**Text block:**
::::::

That being said, there did occur at least one case that I learned of in which a varsity oarsman was discovered to be breaking faith with his crew by violating the rule against drinking, and something had to be done about it. The officers that year convened a meeting of the varsity oars and proceeded to lay out the facts as known. There was a long discussion about whether to drop him from the crew or allow him a second chance to redeem himself. Since it was still early in the season before the crew hit the water, it was decided to allow him to stay, on probation so to speak. The whole affair from the accusation, through the discussion, to the decision was made by the students and their elected officers without involving the coaches. The episode illustrates not only the seriousness of the commitment to abstinence but the autonomy of the crew’s officers in handling such matters. When the incident came to the attention of the coach several months later, he said that while he approved of the process he would have set the man down, permanently.
[1]In the mid-‘60s Crew consistently drew the largest freshmen turnout of any sport on campus perhaps because virtually no one had rowed before and there were no scholarships, everyone started even.

::::::

**Entries provided:**
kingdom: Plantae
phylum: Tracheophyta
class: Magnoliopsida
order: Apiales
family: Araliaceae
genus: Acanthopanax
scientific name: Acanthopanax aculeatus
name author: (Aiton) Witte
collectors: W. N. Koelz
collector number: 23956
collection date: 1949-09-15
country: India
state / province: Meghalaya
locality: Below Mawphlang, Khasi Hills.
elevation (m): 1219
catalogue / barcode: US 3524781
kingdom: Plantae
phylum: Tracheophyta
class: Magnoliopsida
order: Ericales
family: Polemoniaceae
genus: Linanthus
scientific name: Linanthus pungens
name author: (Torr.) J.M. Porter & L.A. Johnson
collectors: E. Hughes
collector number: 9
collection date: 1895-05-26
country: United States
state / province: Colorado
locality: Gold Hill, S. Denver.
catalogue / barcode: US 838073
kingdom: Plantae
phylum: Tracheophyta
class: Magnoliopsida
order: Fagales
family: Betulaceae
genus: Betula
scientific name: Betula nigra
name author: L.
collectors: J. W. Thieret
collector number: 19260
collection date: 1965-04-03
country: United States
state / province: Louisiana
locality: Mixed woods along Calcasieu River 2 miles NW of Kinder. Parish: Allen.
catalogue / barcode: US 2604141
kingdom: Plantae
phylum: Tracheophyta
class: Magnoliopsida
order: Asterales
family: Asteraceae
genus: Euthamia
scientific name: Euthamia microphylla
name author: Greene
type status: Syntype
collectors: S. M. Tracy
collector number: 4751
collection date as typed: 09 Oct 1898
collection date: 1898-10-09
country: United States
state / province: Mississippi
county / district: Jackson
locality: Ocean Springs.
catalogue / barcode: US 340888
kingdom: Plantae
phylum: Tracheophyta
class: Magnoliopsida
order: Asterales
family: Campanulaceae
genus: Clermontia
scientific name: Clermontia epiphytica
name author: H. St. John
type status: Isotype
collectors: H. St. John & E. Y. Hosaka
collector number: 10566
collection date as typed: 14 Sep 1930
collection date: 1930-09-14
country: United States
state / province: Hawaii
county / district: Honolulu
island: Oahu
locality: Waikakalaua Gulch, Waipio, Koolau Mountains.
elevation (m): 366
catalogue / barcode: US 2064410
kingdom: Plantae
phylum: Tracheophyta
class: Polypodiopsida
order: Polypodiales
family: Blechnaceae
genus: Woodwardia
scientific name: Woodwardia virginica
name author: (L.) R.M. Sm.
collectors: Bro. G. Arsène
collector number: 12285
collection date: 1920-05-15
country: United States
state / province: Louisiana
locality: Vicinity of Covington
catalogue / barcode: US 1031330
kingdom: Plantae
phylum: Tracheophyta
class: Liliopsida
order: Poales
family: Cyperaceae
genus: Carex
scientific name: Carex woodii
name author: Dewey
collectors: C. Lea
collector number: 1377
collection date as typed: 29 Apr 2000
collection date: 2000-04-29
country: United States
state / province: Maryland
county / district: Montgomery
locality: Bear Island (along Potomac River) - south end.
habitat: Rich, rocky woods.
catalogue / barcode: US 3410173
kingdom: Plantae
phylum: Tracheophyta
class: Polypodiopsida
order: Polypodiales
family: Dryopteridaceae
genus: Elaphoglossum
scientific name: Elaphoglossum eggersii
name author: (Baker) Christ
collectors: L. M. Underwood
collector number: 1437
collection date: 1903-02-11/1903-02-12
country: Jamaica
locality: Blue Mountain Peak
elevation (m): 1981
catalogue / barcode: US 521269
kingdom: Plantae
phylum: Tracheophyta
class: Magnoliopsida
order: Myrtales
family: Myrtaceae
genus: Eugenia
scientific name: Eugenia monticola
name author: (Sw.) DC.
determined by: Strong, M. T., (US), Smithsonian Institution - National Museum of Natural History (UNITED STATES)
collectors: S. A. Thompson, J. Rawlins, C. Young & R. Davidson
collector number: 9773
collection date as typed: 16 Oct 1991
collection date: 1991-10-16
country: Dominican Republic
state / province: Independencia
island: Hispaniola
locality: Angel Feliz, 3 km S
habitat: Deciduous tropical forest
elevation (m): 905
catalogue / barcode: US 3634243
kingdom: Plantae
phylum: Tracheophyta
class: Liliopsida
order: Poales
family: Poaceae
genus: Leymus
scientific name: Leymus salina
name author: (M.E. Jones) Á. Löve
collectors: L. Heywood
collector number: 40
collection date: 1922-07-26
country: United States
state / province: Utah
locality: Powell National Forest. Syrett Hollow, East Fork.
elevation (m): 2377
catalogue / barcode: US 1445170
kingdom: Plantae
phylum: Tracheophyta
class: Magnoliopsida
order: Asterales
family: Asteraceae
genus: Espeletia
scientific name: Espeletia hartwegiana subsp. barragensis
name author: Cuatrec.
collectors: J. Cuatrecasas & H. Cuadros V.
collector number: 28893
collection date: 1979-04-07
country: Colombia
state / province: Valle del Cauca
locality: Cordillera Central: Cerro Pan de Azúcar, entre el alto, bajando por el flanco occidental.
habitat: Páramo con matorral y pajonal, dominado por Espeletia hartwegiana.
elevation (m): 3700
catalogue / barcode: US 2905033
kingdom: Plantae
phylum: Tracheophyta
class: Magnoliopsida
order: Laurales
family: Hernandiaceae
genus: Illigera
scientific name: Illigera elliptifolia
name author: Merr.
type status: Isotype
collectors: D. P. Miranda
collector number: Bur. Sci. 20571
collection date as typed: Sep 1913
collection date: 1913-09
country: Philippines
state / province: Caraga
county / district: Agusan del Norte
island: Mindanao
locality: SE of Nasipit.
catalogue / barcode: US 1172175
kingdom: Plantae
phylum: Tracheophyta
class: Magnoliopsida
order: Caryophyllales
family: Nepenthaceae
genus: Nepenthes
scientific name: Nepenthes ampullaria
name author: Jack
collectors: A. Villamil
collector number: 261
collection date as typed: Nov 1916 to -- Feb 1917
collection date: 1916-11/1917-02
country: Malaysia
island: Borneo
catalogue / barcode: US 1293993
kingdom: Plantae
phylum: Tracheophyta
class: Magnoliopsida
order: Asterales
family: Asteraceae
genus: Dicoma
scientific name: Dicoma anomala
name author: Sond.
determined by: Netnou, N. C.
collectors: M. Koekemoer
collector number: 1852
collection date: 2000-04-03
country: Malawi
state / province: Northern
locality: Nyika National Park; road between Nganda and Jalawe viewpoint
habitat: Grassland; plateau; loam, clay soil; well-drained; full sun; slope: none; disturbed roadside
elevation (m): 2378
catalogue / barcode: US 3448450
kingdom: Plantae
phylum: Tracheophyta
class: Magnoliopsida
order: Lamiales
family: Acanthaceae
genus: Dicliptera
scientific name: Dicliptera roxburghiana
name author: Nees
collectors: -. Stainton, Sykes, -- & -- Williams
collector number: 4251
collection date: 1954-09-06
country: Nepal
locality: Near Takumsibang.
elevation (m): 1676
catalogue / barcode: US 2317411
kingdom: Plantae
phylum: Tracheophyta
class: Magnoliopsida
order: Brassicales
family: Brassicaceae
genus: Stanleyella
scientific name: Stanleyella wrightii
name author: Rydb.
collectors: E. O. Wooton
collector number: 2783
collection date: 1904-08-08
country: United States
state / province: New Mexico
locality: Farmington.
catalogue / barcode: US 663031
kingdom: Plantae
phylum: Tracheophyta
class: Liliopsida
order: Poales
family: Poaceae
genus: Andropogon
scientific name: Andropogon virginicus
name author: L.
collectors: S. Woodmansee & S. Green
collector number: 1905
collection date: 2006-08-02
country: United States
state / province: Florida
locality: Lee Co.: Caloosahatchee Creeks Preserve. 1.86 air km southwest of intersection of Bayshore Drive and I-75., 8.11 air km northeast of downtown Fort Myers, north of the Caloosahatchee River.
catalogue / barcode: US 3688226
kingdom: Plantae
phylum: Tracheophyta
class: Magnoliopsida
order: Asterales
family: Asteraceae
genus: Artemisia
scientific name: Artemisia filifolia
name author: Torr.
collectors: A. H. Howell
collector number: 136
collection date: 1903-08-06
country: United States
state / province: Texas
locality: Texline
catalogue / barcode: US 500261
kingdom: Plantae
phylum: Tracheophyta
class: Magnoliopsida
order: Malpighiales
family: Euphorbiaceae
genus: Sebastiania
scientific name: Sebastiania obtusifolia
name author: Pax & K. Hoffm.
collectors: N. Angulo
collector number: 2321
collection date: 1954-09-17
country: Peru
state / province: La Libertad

::::::

**Exercise directions:** According to the text about the varsity crew, what did the coach say he would have done with the oarsman who broke the drinking rule? The records play no part in this exercise.

**Answer section:** He would have set the man down, permanently.